Trotzdem müssen Aktienrückkäufe auch kritisch betrachtet werden, da Unternehmen nicht selten versucht sind, kurzfristig ihre Finanzmetriken zu optimieren. Werden Rückkäufe durch den Einsatz von Liquidität oder Kreditaufnahmen finanziert, kann sich die finanzielle Flexibilität vermindern. Unternehmen schränken ihre Fähigkeit ein, unvorhergesehene Herausforderungen zu bewältigen oder in langfristige Projekte bzw. in Forschung und Entwicklung zu investieren.
Angesichts der Heterogenität der Faktoren stellt sich die Frage, wie wir bei BlackPoint Asset Management Aktienrückkäufe bewerten.

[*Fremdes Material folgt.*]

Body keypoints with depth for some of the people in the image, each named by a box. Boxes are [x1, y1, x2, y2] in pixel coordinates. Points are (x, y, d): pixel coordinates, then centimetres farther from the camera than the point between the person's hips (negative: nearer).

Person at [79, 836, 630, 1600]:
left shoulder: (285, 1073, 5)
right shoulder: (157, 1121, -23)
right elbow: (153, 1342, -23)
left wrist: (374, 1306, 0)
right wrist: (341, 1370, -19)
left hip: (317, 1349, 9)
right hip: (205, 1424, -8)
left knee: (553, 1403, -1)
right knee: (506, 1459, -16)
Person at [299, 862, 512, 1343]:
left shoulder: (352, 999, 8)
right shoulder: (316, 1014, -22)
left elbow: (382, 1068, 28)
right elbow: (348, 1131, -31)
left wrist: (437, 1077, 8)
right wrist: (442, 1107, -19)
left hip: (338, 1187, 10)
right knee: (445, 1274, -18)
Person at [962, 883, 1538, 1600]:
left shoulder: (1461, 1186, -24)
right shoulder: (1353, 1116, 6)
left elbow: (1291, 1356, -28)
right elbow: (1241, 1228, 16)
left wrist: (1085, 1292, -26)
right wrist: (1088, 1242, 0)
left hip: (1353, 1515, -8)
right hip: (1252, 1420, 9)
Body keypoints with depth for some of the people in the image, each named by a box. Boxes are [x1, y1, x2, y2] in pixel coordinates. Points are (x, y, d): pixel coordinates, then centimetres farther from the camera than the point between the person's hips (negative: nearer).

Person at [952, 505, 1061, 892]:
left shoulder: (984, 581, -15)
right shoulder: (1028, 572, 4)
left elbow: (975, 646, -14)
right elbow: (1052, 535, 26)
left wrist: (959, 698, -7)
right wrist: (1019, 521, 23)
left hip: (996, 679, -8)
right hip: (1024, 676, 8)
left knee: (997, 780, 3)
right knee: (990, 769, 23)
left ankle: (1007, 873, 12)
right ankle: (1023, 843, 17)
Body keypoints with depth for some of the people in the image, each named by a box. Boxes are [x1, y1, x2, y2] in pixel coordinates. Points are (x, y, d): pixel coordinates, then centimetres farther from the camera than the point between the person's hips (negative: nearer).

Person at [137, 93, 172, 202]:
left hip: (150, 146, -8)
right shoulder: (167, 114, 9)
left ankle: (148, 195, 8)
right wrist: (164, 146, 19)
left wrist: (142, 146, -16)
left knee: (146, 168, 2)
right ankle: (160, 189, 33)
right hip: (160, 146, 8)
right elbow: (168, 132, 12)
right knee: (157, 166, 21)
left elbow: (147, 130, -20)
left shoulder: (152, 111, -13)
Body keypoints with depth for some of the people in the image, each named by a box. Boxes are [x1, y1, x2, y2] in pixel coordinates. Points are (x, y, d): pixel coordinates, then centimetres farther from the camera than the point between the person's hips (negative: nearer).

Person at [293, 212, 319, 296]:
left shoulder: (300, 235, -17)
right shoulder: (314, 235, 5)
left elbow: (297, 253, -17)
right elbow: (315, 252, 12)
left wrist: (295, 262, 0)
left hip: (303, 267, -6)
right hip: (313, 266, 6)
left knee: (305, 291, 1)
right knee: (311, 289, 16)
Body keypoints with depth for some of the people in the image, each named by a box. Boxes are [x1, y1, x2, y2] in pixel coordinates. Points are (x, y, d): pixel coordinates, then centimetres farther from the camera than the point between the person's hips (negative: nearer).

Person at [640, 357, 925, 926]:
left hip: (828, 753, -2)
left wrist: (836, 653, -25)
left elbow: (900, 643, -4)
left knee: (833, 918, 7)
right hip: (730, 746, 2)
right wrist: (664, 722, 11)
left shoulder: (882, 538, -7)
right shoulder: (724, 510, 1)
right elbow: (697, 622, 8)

Die kurze Antwort lautet: Der gezahlte Preis ist entscheidend. Die ausführliche Antwort lautet: Der gezahlte Preis ist entscheidend. Da ein Aktienrückkauf in der Regel keinen neuen Wert schafft, werden durch den Rückkauf lediglich Werte zwischen verkaufenden und verbleibenden Aktionären übertragen. Wenn die Aktie unterbewertet ist, dann wirkt der Rückkauf von Aktien so, als würde man einen Teil der Nettobarerträge (abdiskontierte künftige Cash-Flows) mit Rabatt kaufen, Vermögen wird also vom Verkäufer der Aktien zum Käufer (dem Unternehmen oder den verbleibenden Aktionären) übertragen. Kauft ein Unternehmen überbewertete Aktien zurück, wird der Wert an die verkaufenden Aktionäre übertragen. Für uns als Vermögensverwalter ist also der Preis der Aktie entscheidend und bestimmt darüber, ob wir dem Engagement des Unternehmens positiv gegenüberstehen.
Fazit
Wie sinniert Mephisto in Goethes Faust: „Man säe nur, man erntet mit der Zeit“. Besser lässt sich die Wirkungsweise von Aktieninvestitionen nicht beschreiben. Manchmal müssen Anleger aufgrund der Dynamik im wahrsten Sinn des Wortes durch die Hölle gehen, werden aber bei ausreichend Geduld häufig mit Kurserholungen, Dividenden und Aktienrückkäufen belohnt. Aktienrenditen sind also ganz im Sinne von Mephisto eine „teuflisch“ wichtige Ertragsquelle.